Abstract: FR-PO711
Increased Monocyte-to-High-Density Lipoprotein Ratio Is Associated with Recurrent Vascular Access Stenosis
Session Information
- Dialysis: Vascular Access - I
October 26, 2018 | Location: Exhibit Hall, San Diego Convention Center
Abstract Time: 10:00 AM - 12:00 PM
Category: Dialysis
- 704 Dialysis: Vascular Access
Authors
- Kim, Yaeni, Incheon St. Mary's Hosp, Catholic Univ of Korea, Incheon, SEoul, Korea (the Republic of)
- Yoon, Hye Eun, The Catholic University of Korea, Incheon, INCHEON, Korea (the Republic of)

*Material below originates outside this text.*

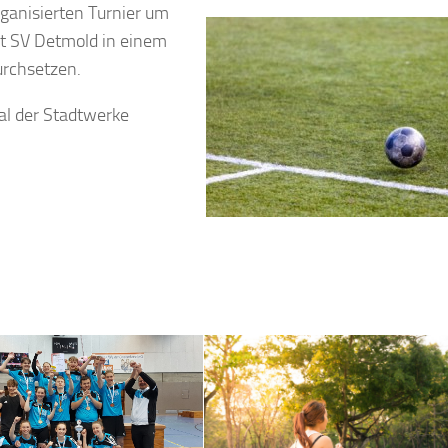
rganisierten Turnier um
t SV Detmold in einem
rchsetzen.
al der Stadtwerke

- Shin, Seok Joon, Incheon St. Mary's Hospital, The Catholic University of Korea, Incheon, Incheon, Korea (the Republic of)
Background
Previous studies indicate that increased monocyte count and decreased high-density lipoprotein (HDL) cholesterol levels are associated with chronic kidney disease, and increased risk for cardiovascular diseases, indicating its possible role in pro-inflammatory and pro-oxidant states. We tried to investigate the clinical significance of circulating monocyte count-to-serum HDL cholesterol ratio (M/H ratio) in predicting recurrent vascular access stenosis after angioplasty in hemodialysis patients.
Methods
M/H ratio at access creation and prior to angioplasty was measured in a total of one-hundred and fifty hemodialysis patients in Incheon St. Mary’s hospital from July, 2006 to September, 2017. The impact of M/H ratio in predicting recurrent access stenosis was evaluated retrospectively by using Kaplan-Meier, Cox regression, and ROC curve analyses.
Results
The patient group comprised of 67% male and 58% diabetes, aged 62±14 years old (n=150). Baseline M/H ratio at access creation was not different between those with vascular access stenosis (n=71) and those without stenosis (n=79) (10.74 vs. 12.42, p = 0.11). Among patients with vascular access stenosis, there also was no difference in baseline M/H ratios between those with recurrent stenosis (n=33) and those without recurrence (n=38) (9.98 vs. 11.4, p = 0.24). However, pre-angioplasty M/H ratio increased significantly when compared to that of baseline (10.75 vs. 17.95, p < 0.001). Delta M/H ratio, as defined by a difference between baseline and pre-angioplasty ratios was calculated and mean delta M/H ratio was 1.9. Increased delta M/H ratio (delta M/H ratio greater than or equal to 1.9) was associated with recurrent stenosis (HR 4.16, CI 1.43-12.12, p = 0.009). Moreover, increased delta M/H ratio was clinically significant in predicting recurrent vascular access stenosis (AUC 74%, p = 0.001).
Conclusion
Increased delta M/H ratio may play a role in pro-inflammatory and pro-oxidant environment and predispose vascular access for recurrent stenosis after angioplasty.